第25話 蜘蛛の巣

 赤羽あかばねは、周囲を十分に警戒しながら倉庫を目指していた。

 さっきまで囚われていた場所に戻るというのも皮肉なものだが、ここは金鵄きんしに言われた通りにするのが最善だろう。



 十字の校舎は、そのまま東西南北を指し示している。その概念で説明すれば目指す倉庫は北西にあり、東棟の非常階段から降りてきた赤羽あかばねが今いるのは、北東の辺りだ。主に体育館とプール、テニスコートなどの運動系の設備が密集している。

 


 赤羽あかばねには南側から進むのと北側から進むのとで2種類の選択肢が用意されていたわけだが、大正門がある南西は一面グラウンドが広がっており、したがって身を隠すような場所は一切ない。万が一のことも考えると、体育館などがあって小回りの利く北側のほうが、物陰も多いし、臨機応変に対応できる気がする。そんな考えから北側を選択し、今は校舎とテニスコートの間をコソコソと進もうとしていたところだった。



 そうしていざ北側にまで来て、物音に気付く。

 まさかと思い、立ち止まって息を潜め、じっとしてみる。が、人の気配は感じなかった。

 しかし、物音はそれでもまだ、不定期ではあるが鳴りやんでいない。



 音源を辿っていくと、やがてそれが、目前に広がるテニスコートの、その奥──赤羽あかばねから見ておよそ100メートルは先にある体育館の、そのなかからではないかと思い至った。なぜなら、左右に伸びた体育館の上半分の窓ガラスから人工的な光が外に漏れていたからだ。

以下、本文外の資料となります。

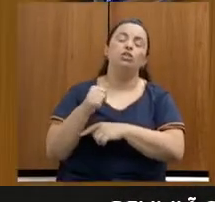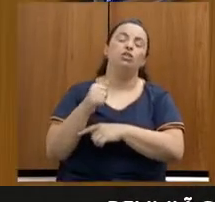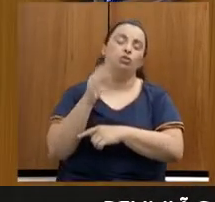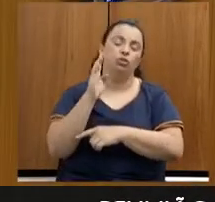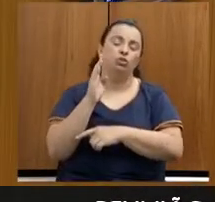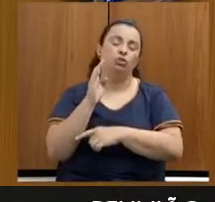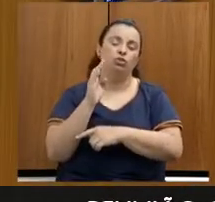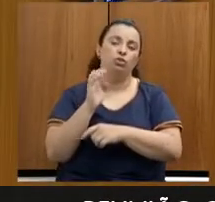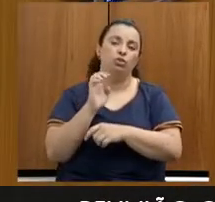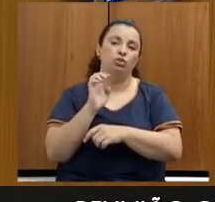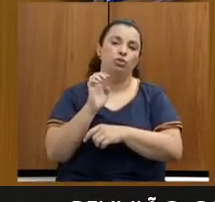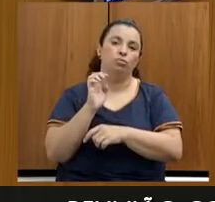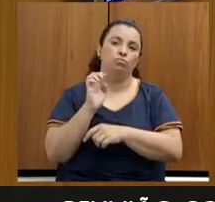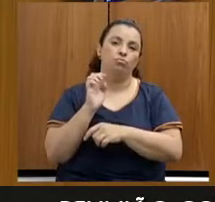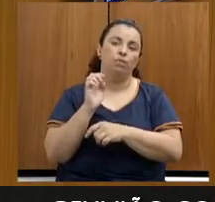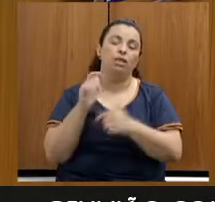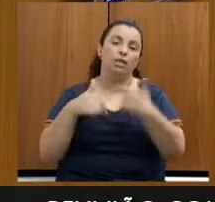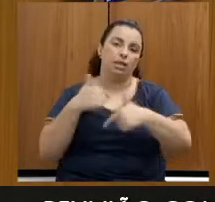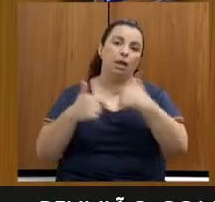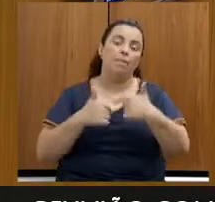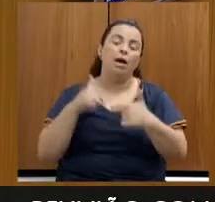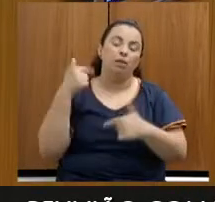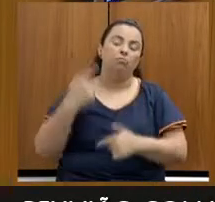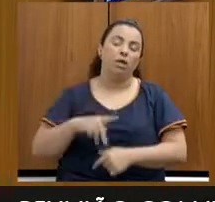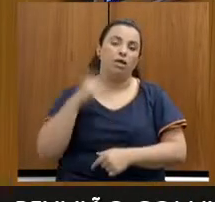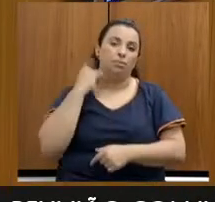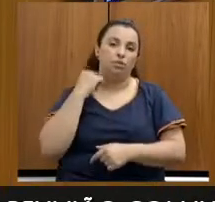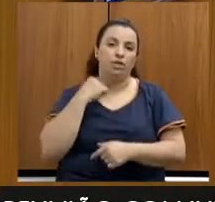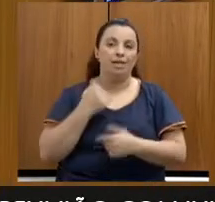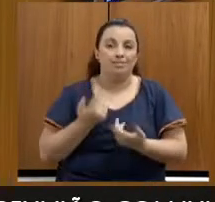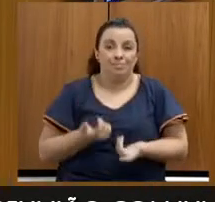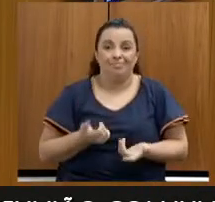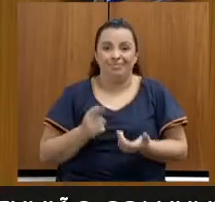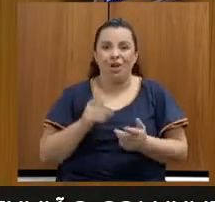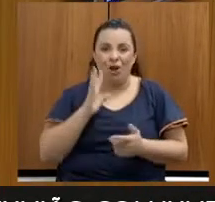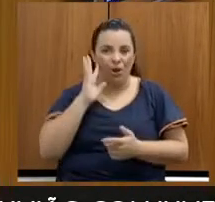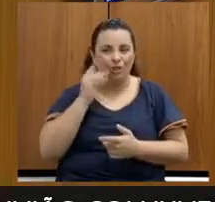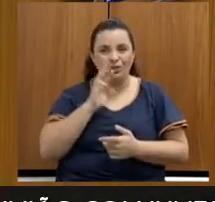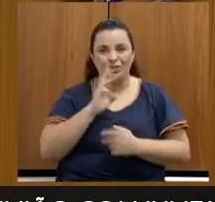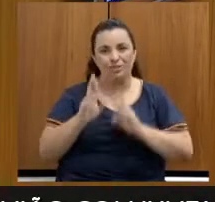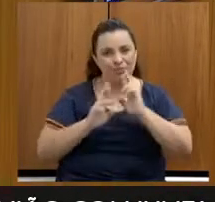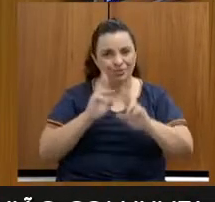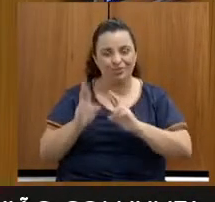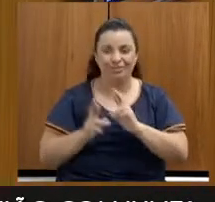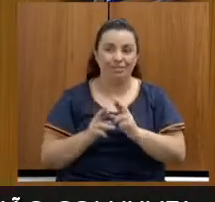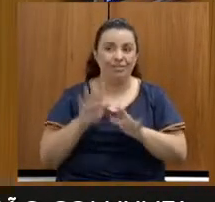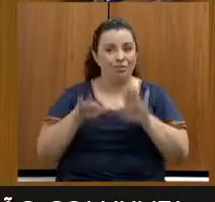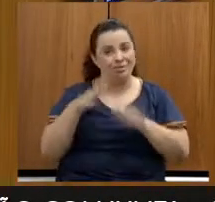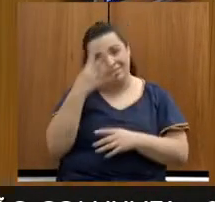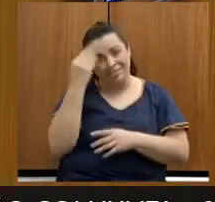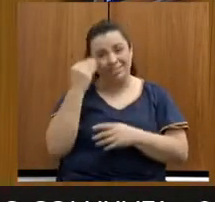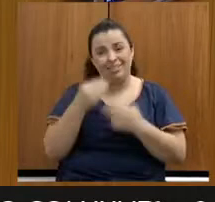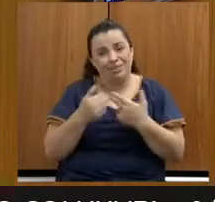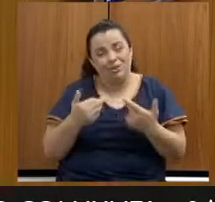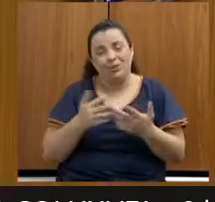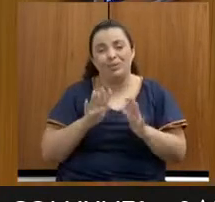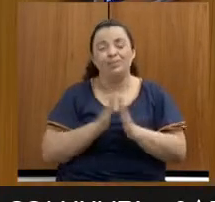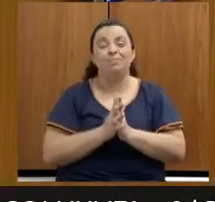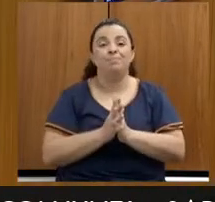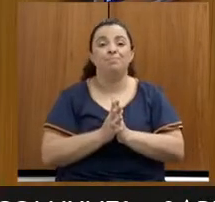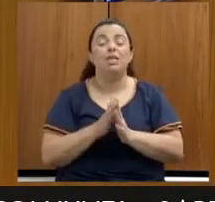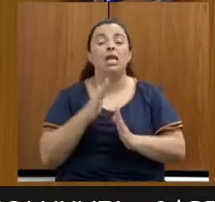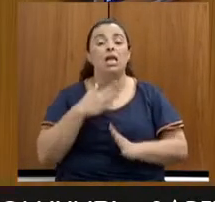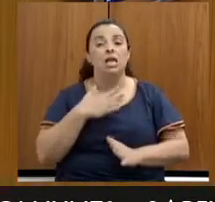Espero ter respondido alguma coisa, se ficou, o pode me questionar aqui, tá, deputado? Porque às vezes eu posso ter esquecido de ter anotado. Eu vou,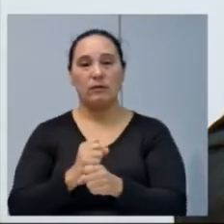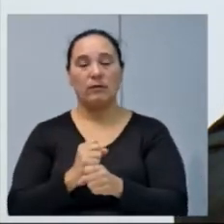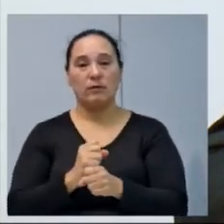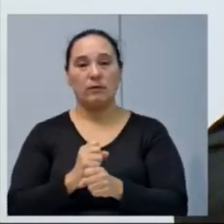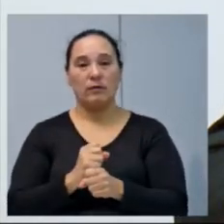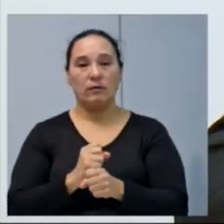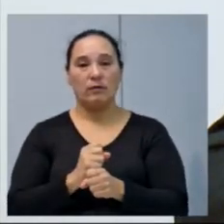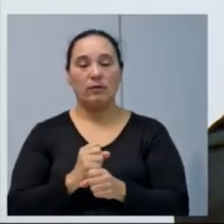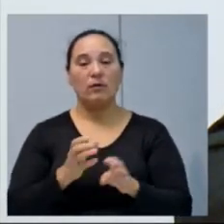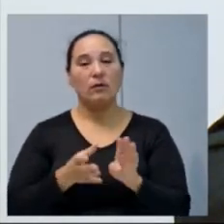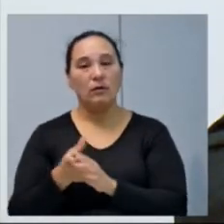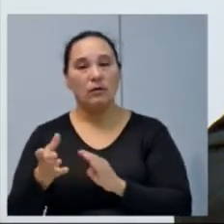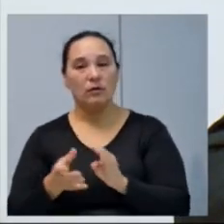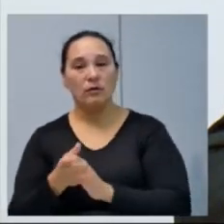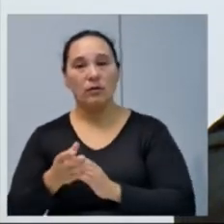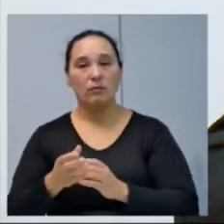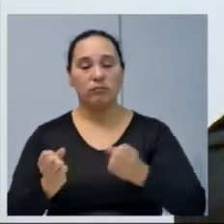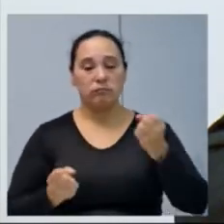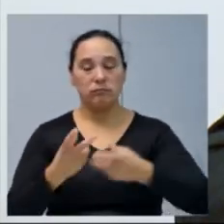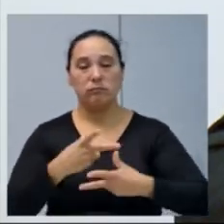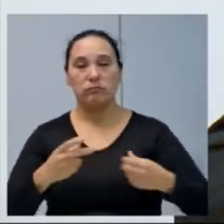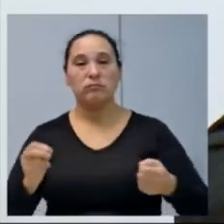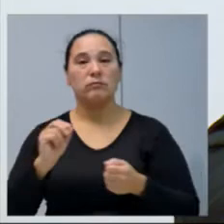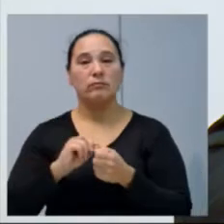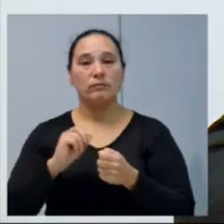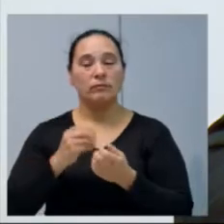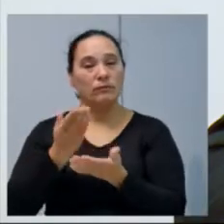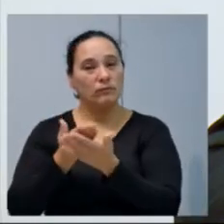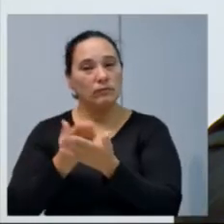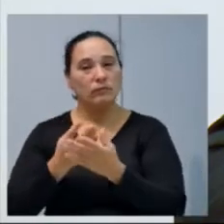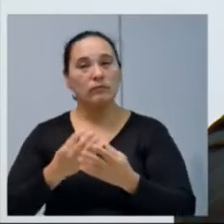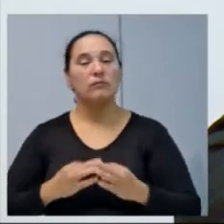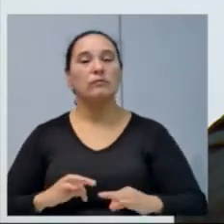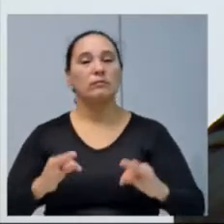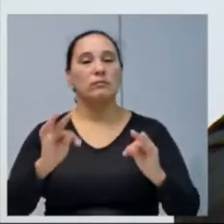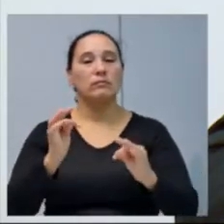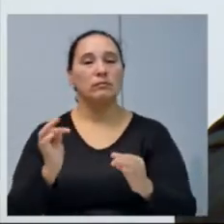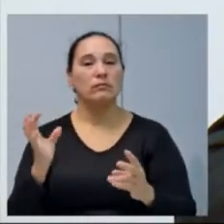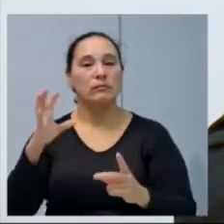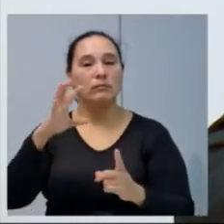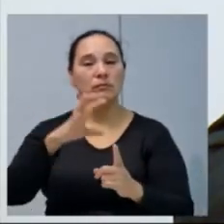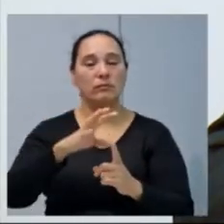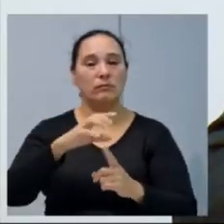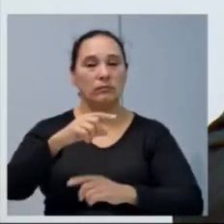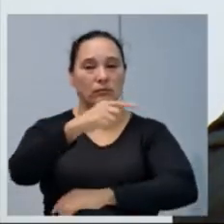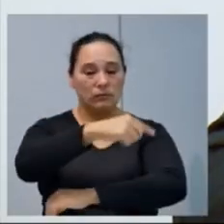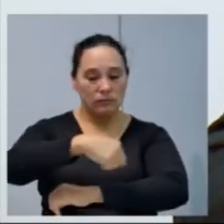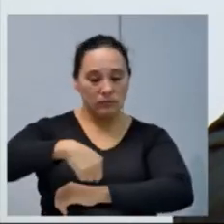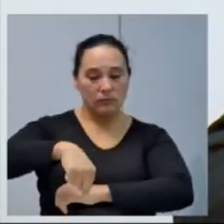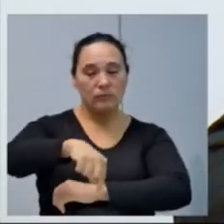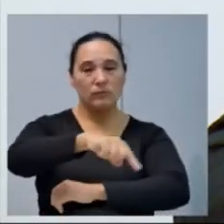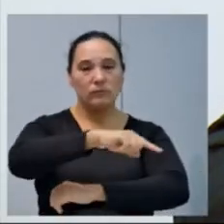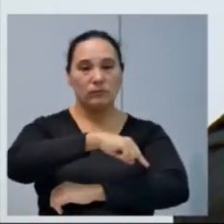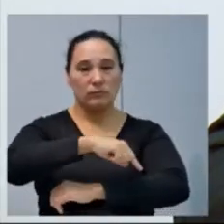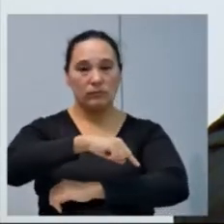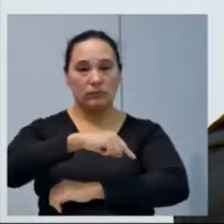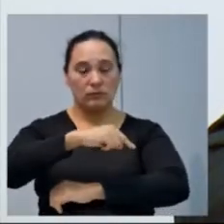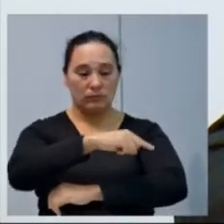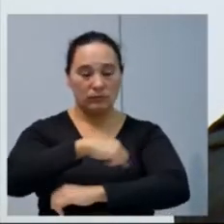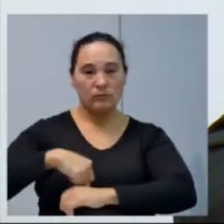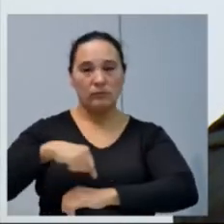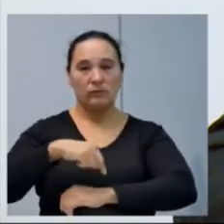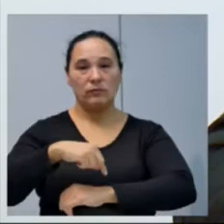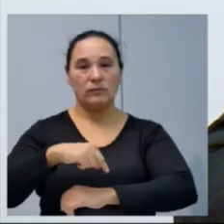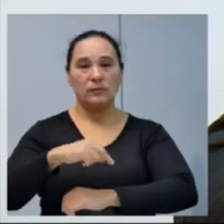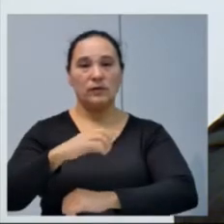Mute e Conselho Municipal de Trânsito, realize estudo técnico para a implantação de uma rótula na esquina da Rua Visconde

 それ以外には、見た限りテニスコートにもプールにも異変と呼べるようなものがない。



「ってことは、……誰かいる、のか?」



 そう独白した一瞬後のことである。体育館から突如として、アクション映画でしか聞くことのないような重苦しい爆発音が発生したのは。



 眺めていた上方の窓ガラスが一斉に痛快な音を立ててはじけ飛ぶように割れ、大小さまざまのガラス破片が外に向かって波のように揃って舞い散っていた。遅れて、内部で超重量の何かが落下したような、体の芯にまで響く鈍い音と振動が離れた赤羽あかばねにまで訪れる。



 さすがにガラス片が直接体に降り注いでくるようなことはなく、実質的な被害はなかったわけだが、目のまで突然、予想だにしない出来事が起こったことに面食らってしまったのは事実だ。胸のざわつきがなかなか収まってくれない。



 見れば、体育館はついさっきまで煌々としていたはずの明かりのおよそ左半分が死に絶え、さらにガラスを失くした窓枠からは爆発の余韻なのか白濁した煙が立ち上ってもいる。 

 そして、かすかに聞こえていた物音が、空気を引き裂くような甲高い音と銃声の不協和音となって、直に赤羽あかばねの耳にまで届くようになった。



 戦闘だと赤羽あかばねは瞬時に理解した。

 そして、つまりあのなかにはサンタの誰かと黒服がいる、という理解も連鎖した。



 なかにいるのが金鵄きんしではないことはたしかだ。となると、別のサンタということになる。 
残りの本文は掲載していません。